Published:Friday | December 11, 2020 | 12:17 AM
File 
Mayberry Investments CEO Gary Peart.
File Mayberry Investments CEO Gary Peart.

Mayberry Invest-ments Limited has haemorrhaged nearly a billion dollars at the bottom line this year, but CEO Gary Peart is upbeat, based on the company’s report of third-quarter earnings that, while smaller than last year’s, were positive.

The brokerage was $332 million in the black for the third quarter, down 25 per cent year-on-year, but still $956 million in the red over nine months ending September, mostly due to write-downs on its large equity investments amid a stubborn bear market that has been unable to shake its COVID infection.

For a better take on the results, Peart opted to look back two years.

“We still believe that it is a good performance, because when compared to 2018 it is up over 50 per cent,” he said, regarding the third-quarter performance,

“We are happy for the result, but we still have some more work to do,” he told the company’s shareholders on Tuesday at their annual general meeting.
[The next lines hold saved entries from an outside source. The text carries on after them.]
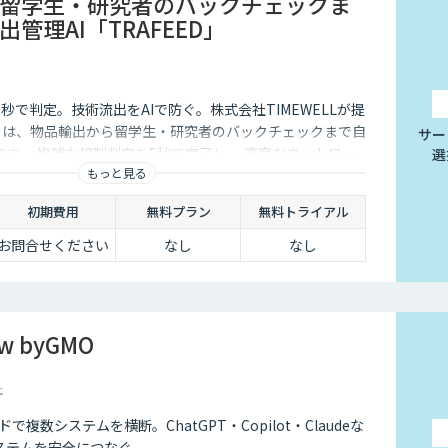
留学生・研究者のバックチェックま
管理AI「TRAFEED」
秒で判定。技術流出をAIで防ぐ。株式会社TIMEWELLが提
D」は、物品輸出から留学生・研究者のバックチェックまで自
サー
です 。複雑な規制判定を5秒で完了し 、高度なネットワー
選
もっと見る
い流出リスクを最小化します 。
初期費用
無料プラン
無料トライアル
お問合せください
なし
なし
ow byGMO
社
複数システムを横断。ChatGPT・Copilot・Claudeな
ステムを安全につなぐ。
In its earnings report, Mayberry Investments said the quarter was characterised by reduced fees and commissions, lower dividend income and foreign exchange gains, and lower unrealised gains on investment.

“This was counterbalanced by improved net interest income, higher trading gains and higher other income,” the report noted.
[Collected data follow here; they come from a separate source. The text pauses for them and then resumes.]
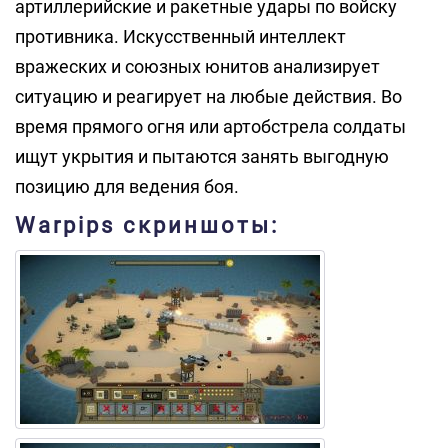
артиллерийские и ракетные удары по войску
противника. Искусственный интеллект
вражеских и союзных юнитов анализирует
ситуацию и реагирует на любые действия. Во
время прямого огня или артобстрела солдаты
ищут укрытия и пытаются занять выгодную
позицию для ведения боя.
Warpips скриншоты:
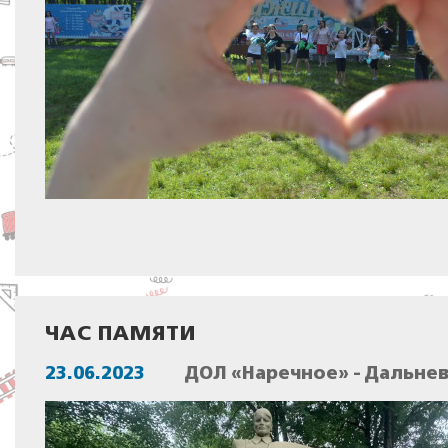
ЧАС ПАМЯТИ
23.06.2023
ДОЛ «Наречное» - Дальне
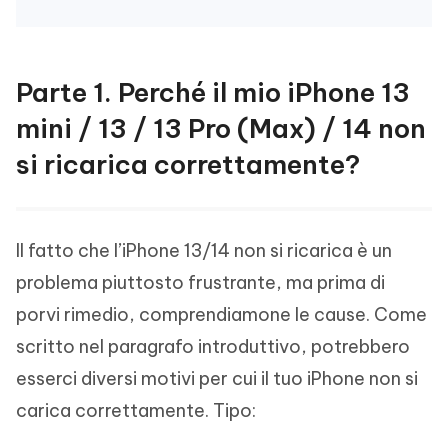
Parte 1. Perché il mio iPhone 13
mini / 13 / 13 Pro (Max) / 14 non
si ricarica correttamente?
Il fatto che l’iPhone 13/14 non si ricarica è un
problema piuttosto frustrante, ma prima di
porvi rimedio, comprendiamone le cause. Come
scritto nel paragrafo introduttivo, potrebbero
esserci diversi motivi per cui il tuo iPhone non si
carica correttamente. Tipo:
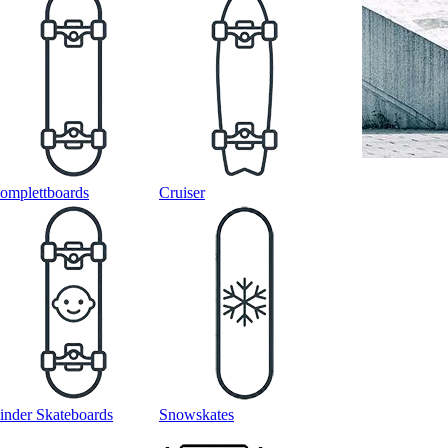
omplettboards
Cruiser
inder Skateboards
Snowskates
Year to date, Mayberry has seen a near $1.5-billion reversal in profit, which spun from $539.3 million over nine months to a loss of $955.7 million. The impact on its comprehensive income was even more dramatic – shifting from positive $5.7 billion to a loss of $7 billion – a shift the company said was due to a reduction in financial reserves, following a decline in the prices of stocks in its equity portfolio.
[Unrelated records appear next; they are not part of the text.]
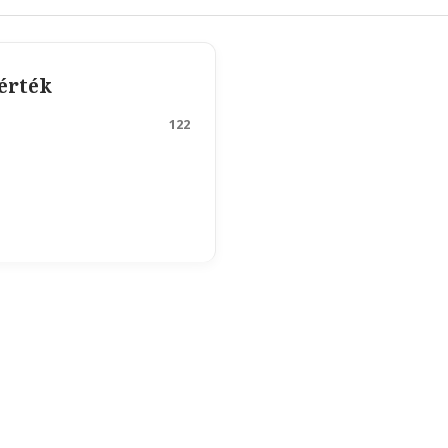
 érték
122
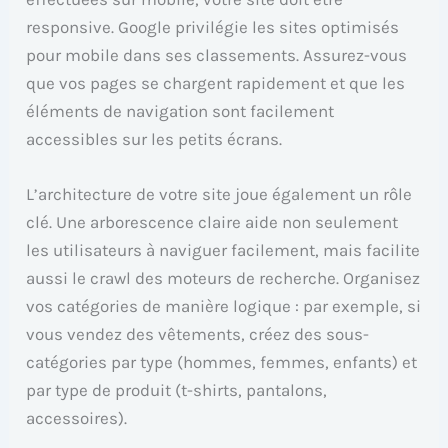
responsive. Google privilégie les sites optimisés
pour mobile dans ses classements. Assurez-vous
que vos pages se chargent rapidement et que les
éléments de navigation sont facilement
accessibles sur les petits écrans.
L’architecture de votre site joue également un rôle
clé. Une arborescence claire aide non seulement
les utilisateurs à naviguer facilement, mais facilite
aussi le crawl des moteurs de recherche. Organisez
vos catégories de manière logique : par exemple, si
vous vendez des vêtements, créez des sous-
catégories par type (hommes, femmes, enfants) et
par type de produit (t-shirts, pantalons,
accessoires).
Peart told shareholders that comprehensive loss must be read against the backdrop of the 2018 performance, while asserting it would recover as market conditions change.

“We had massive comprehensive income of $4.31 billion (in third-quarter 2018),” he said. “Both for the third quarter last year and this year, we’ve seen the market perform in a similar way – being basically flat, with over $100 million to $200 million in losses. I think going forward, we expect to see that loss revert to a small profit as we go along.”

He notes that the Mayberry stock, which trades under the symbol MIL on the market, is below its $8.29 book value and that Mayberry was only one of two listed companies in that position. When a stock is trading below book value, it implies there is room for the stock price to grow and is likely, but not necessarily, a bargain for market investors.

After closing last year at about $9, MIL has lost over 25 per cent of its value year to date, closing down Wednesday at $6.74. Comparatively, the market is currently down 24.3 per cent.

“The fact that the Mayberry stock is trading at about 30 per cent less than its net book value means that, at this time, Mayberry is a good buy,” Peart asserted.

The brokerage closed the quarter with a lighter balance sheet, its securities portfolio having shed nearly $8 billion of value over the course of the past year, and is now down to $18.3 billion, while its capital base has shrunk from $20 billion to $13 billion.